The initial setup was one of the easiest appliances I've ever installed in the network. It took two weeks to get the solution completely up and running and configured. The solution has monitor mode where you install it, you put it in route, but you don't turn it on, just let it run and watch the logs. You can write your rules based on what those logs are, and then slowly start turning it on for certain events.
The implementation was done in-house with the assistance of the solution's support over the phone.
The solution has allowed our business to almost double year over year in the voice-over IP area because it greatly helps with our customer retention. It blocks what should not make it to our back end servers and allowing only the needed customer traffic. It provides great security rules for hacking attempts.
The solution requires an annual support license that includes software upgrades and support. Compared to other devices in our network, the solution is quite affordable.
We looked at several other firewalls with supposed WAF functionality in them, but they all wanted you to write your own Microsoft/Metaswitch rules.
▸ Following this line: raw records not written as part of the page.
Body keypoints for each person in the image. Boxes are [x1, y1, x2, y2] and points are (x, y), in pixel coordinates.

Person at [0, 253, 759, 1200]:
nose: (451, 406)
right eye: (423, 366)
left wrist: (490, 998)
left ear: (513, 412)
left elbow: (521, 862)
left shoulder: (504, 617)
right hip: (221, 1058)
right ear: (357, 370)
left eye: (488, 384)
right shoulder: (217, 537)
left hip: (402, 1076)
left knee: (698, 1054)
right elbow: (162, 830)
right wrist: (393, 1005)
I give the solution a ten out of ten.
Our organization purchased the enterprise R20 set up and we are currently using version 8.4.3. of the solution.
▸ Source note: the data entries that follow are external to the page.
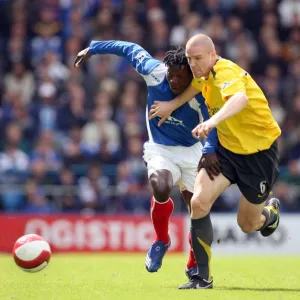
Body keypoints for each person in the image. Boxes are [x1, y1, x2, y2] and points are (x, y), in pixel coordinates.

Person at [74, 40, 219, 278]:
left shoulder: (200, 94)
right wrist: (93, 48)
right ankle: (161, 239)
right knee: (161, 187)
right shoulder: (154, 72)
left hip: (191, 151)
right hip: (160, 148)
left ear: (189, 75)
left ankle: (194, 262)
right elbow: (129, 49)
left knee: (198, 209)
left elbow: (211, 124)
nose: (173, 81)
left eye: (179, 77)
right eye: (171, 75)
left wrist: (209, 151)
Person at [149, 34, 281, 289]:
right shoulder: (202, 76)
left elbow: (240, 100)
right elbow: (196, 86)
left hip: (259, 154)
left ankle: (269, 216)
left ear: (213, 54)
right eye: (190, 59)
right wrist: (172, 104)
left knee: (248, 224)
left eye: (198, 58)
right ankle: (201, 277)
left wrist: (211, 122)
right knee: (198, 202)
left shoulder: (226, 72)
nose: (193, 64)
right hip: (227, 152)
We have two telephone switches, one in New York and one in LA, the Loadbalancer.org devices in the Enterprise R2 solution are on Dell N240s in our data centers.
The other feature that I like about the solution is the graphing for network bandwidth and system load averages that are right on your front screen. You can see when somebody's attacking you. Throw that picture up on a screen in your NOC, and then you can see how your domains are doing. When there's a sudden spike from normal traffic, say five megabytes, and now all of a sudden it hits 50 megabytes, you know there's something going on. Look at the WAF logs.
Regarding stability, the box has been up for three years. They are deployed in an N+1. We had a router crash, on the underlying router of the network. We had an instance where the default router crashed and it was brought back up and the Loadbalancer itself did a switchover to the other device and became active. It was stable for over a year after that. Overall the solution is very stable, with no crash problems.
We're not running a huge load through it. For example, our system load of the N240 box is probably less than 2%. It's not pushing a lot. The amount of traffic we are pulling through is maybe at peak times for SIP provisioning servers for phones, maybe 10 megabytes. We run roughly 20,000 phone lines and customer portals through the WAF. It's not a heavy load, but they've been very consistent, with no crashes, and good support. I find their support contracts in this industry reasonable.
When you purchase this solution you get the extra firewall, you get the HAProxy control, you get the WAF rules, and you get a Loadbalancer functionality if you ever need it.
The solution requires on average one person for one hour a day to maintain.
I recommend learning how to write your own rules to match your deployment after starting with the standard delivered set. Customization is easy! Know what is good on your system and what's bad on your own system when you see these Internet requests coming in. For an enterprise, you could use this device to lock down any unwanted entry to your network to make yourself truly private. If you know the IP addresses of your sites, you can tell this device, "Don't let anything else through." Have some dedicated personnel monitoring it at first for two to three weeks in order to get the rules correct, the way you want to improve, or control your network traffic. Then turn on the blocking. After that, do your daily monitoring for about an hour a day to see if anything needs to be modified.